The economy has continued to benefit from several tailwinds, including strong demand for labor that pushed the unemployment rate back down to 3.6% in April 2022, near the 50-year low of 3.5% that posted in January and February 2020. Business capital spending remained strong, helped by strong profit margins. In fact, some companies have increased their spending on labor-saving capital goods in response to rising labor costs and the inability to fill vacant positions. Housing also continued to be a source of strength for the economy, benefiting home sellers, lenders and builders and spurring double-digit percentage gains in home prices. In fact, rising house prices have helped offset some of the wealth loss from this year’s sharp decline in stock prices.

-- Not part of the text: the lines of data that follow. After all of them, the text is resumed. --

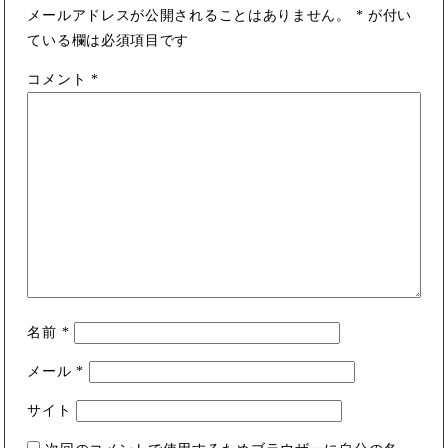
メールアドレスが公開されることはありません。
*
が付い
ている欄は必須項目です
コメント
*
名前
*
メール
*
サイト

However, history suggests that rising mortgage rates will eventually cool the real estate and mortgage markets.

see through the glass darkly

The outlook for the economy in 2022 and 2023 has dimmed considerably in the past six months. Although some economic analysts are predicting a recession sometime in the next 12 to 18 months, the Philadelphia Fed’s May survey of professional forecasters forecasts real GDP to rise 2.5% in 2022 and 2.3% in 2023. The unemployment rate is forecast to average 3.6% in each year. In short, it’s hard to have a recession with strong labor demand. That said, high levels of uncertainty often lead households and businesses to delay or cancel spending, which can result in lower growth. Therefore, risks to GDP growth are now tilted to the downside. From an inflation standpoint, cost pressures (labor and non-labor costs) remain intense for most businesses, and many have had little difficulty passing these higher costs on to consumers. Consequently, the longer inflation stays well above the Fed’s 2% target, the more likely it is that the FOMC will need to raise its benchmark rate more than markets expect.


Devin Werner, a senior research associate at the Bank, provided research assistance.

final notes

  1. Trend real GDP growth is a long-term concept. At a high level, it is the sum of the growth rate of the economy’s labor productivity (output per hour) and the growth rate of the labor force that would be expected to prevail when the economy’s resources are operating at their normal capacity. .
  2. Final sales to private household buyers are the sum of personal consumption expenditures and gross private fixed investment. Look at this Bureau of Economic Analysis Glossary.